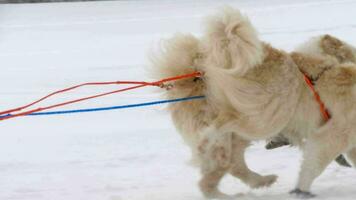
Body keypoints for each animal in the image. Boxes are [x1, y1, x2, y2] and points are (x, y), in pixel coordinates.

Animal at [150, 7, 356, 198]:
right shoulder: (334, 133)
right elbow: (314, 163)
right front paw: (301, 190)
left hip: (243, 130)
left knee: (225, 170)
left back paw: (257, 182)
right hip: (269, 114)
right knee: (220, 131)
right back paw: (208, 145)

§

_What to produce:_
The whole listing above is to be repeated exactly, apart from its pictures.

_Solution to this exercise:_
Body keypoints for each animal in the image. Boxes are [x1, y1, x2, y2] and points are (x, y), in pixel coordinates.

Animal at [150, 7, 356, 198]:
right shoulder: (334, 133)
right elbow: (314, 163)
right front paw: (301, 190)
left hip: (243, 130)
left knee: (225, 170)
left back paw: (257, 182)
right hip: (269, 114)
right knee: (220, 131)
right back paw: (208, 145)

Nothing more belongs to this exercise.